▶ **TEKSTFRAGMENT**
Op 20 september 2021 heeft eiseres, mede namens de 21 omwonenden, beroep ingesteld tegen het bestreden besluit.
Bij brief van 12 januari 2022 heeft vergunninghoudster haar zienswijze naar voren gebracht.
Op 24 maart 2022 heeft verweerder een verweerschrift ingediend.
Onderhavige beroepszaak is samen met de beroepszaken met zaaknummers SGR 21/6172 en SGR 21/6209 ter zitting behandeld op 25 april 2022. Eiseres is verschenen. Daarnaast zijn namens eisers [A] en [B] verschenen. Verweerder heeft zich laten vertegenwoordigen door zijn gemachtigde en [C] . Vergunninghoudster heeft zich laten vertegenwoordigen door haar gemachtigde en [D] .

Overwegingen

Wat ging er aan deze procedure vooraf?
1.1
Op 14 maart 2019 heeft [bv] B.V. namens vergunninghoudster een omgevingsvergunning aangevraagd voor het realiseren van een gebouw met 78 huurwoningen en een garage ter plaatse van het te slopen kantoor- en kerkgebouw aan de Aaltje Noordewierstraat 199 en Louis Davidsstraat 2 te Den Haag (hierna ook: de Ontmoetingskerk). Het betreft het perceel kadastraal bekend als gemeente [gemeenteplaats] , sectie [X] , nummer [kadastraal nummer] . [bv] B.V. is de eigenaresse van dit perceel. De aanvraag heeft betrekking op de activiteiten ‘het bouwen van een bouwwerk’ en ‘het gebruiken van gronden of bouwwerken in strijd met het bestemmingsplan’ als bedoeld in artikel 2.1, eerste lid, aanhef en onder a en c, van de Wet algemene bepalingen omgevingsrecht (Wabo).
1.2
Verweerder heeft de uitgebreide voorbereidingsprocedure gevolgd, als bedoeld in paragraaf 3.3 van de Wabo. Op 20 april 2021 heeft verweerder het ontwerpbesluit van
16 april 2021 in het Gemeenteblad gepubliceerd. [2] Dit ontwerpbesluit heeft vanaf 20 april 2019 gedurende zes weken ter inzage gelegen. Eiseres heeft hiertegen tijdig een zienswijze ingediend.
Het bestreden besluit
2. Bij het bestreden besluit heeft verweerder de gevraagde omgevingsvergunning verleend. Verweerder heeft hierbij toepassing gegeven aan de afwijkingsbevoegdheid als bedoeld in artikel 2.12., eerste lid, aanhef en onder a, onder 3°, van de Wabo. Verweerder heeft hieraan ten grondslag gelegd dat het bouwplan voldoet aan de eisen van een goede ruimtelijke ordening en aan de welstandscriteria. Ook heeft verweerder in het bestreden besluit verwezen naar de beantwoording van de ingediende zienswijzen.

▶ **GETOONDE GEGEVENS**
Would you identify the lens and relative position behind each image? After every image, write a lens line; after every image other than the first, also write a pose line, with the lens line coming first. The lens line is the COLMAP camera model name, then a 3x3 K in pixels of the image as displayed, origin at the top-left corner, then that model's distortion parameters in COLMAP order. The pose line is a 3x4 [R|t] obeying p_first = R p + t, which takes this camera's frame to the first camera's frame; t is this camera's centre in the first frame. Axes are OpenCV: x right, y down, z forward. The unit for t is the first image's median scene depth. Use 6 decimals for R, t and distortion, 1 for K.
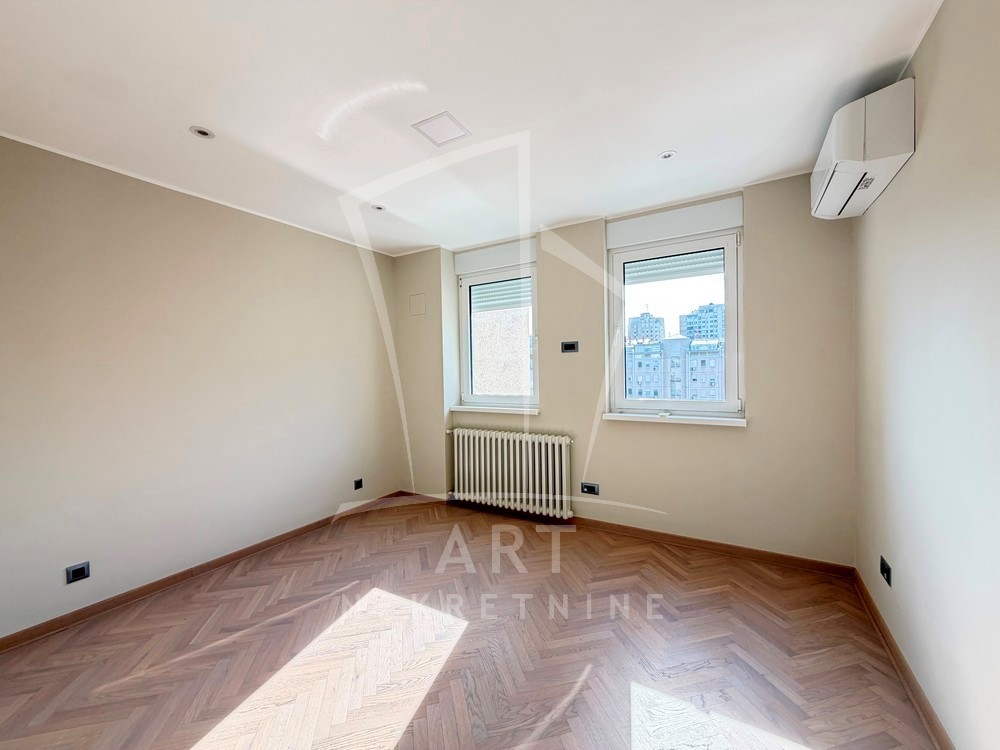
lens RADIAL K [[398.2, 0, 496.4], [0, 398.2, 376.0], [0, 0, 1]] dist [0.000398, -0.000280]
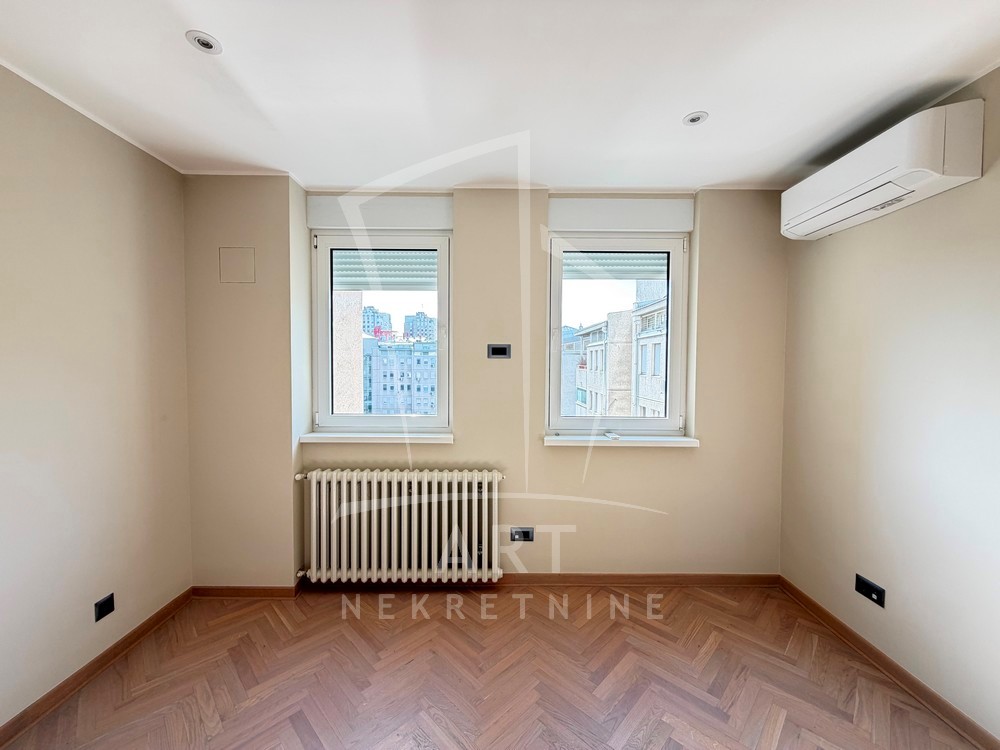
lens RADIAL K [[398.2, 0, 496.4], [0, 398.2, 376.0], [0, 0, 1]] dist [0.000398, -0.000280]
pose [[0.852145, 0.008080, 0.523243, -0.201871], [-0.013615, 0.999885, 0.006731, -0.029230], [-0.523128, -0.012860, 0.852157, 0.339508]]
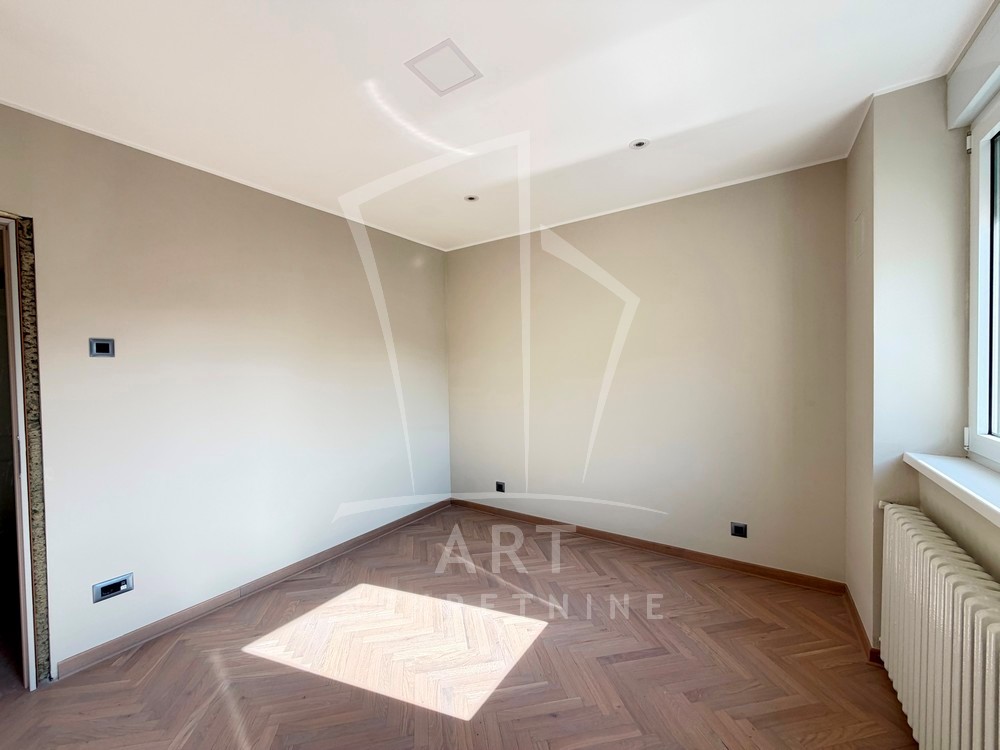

▶ **OPDRACHT 1**
Beantwoord met behulp van het tekstfragment de volgende vragen.
(a) Op welke datum heeft verweerder een verweerschrift ingediend?
(b) Hoeveel huurwoningen omvat het gebouw waarvoor de omgevingsvergunning is aangevraagd?
(c) Aan welke twee eisen voldoet het bouwplan volgens verweerder?
▶ **OPDRACHT 2**
Neem alles vanaf "Wat ging er" tot en met "bepalingen omgevingsrecht (Wabo)." uit het tekstfragment over, en vervang daarbij "huurwoningen" door "koopwoningen".

▶ **UITWERKING 1**
(a) Op 24 maart 2022.
(b) 78 huurwoningen.
(c) Aan de eisen van een goede ruimtelijke ordening en aan de welstandscriteria.

▶ **UITWERKING 2**
Wat ging er aan deze procedure vooraf?
1.1
Op 14 maart 2019 heeft [bv] B.V. namens vergunninghoudster een omgevingsvergunning aangevraagd voor het realiseren van een gebouw met 78 koopwoningen en een garage ter plaatse van het te slopen kantoor- en kerkgebouw aan de Aaltje Noordewierstraat 199 en Louis Davidsstraat 2 te Den Haag (hierna ook: de Ontmoetingskerk). Het betreft het perceel kadastraal bekend als gemeente [gemeenteplaats] , sectie [X] , nummer [kadastraal nummer] . [bv] B.V. is de eigenaresse van dit perceel. De aanvraag heeft betrekking op de activiteiten ‘het bouwen van een bouwwerk’ en ‘het gebruiken van gronden of bouwwerken in strijd met het bestemmingsplan’ als bedoeld in artikel 2.1, eerste lid, aanhef en onder a en c, van de Wet algemene bepalingen omgevingsrecht (Wabo).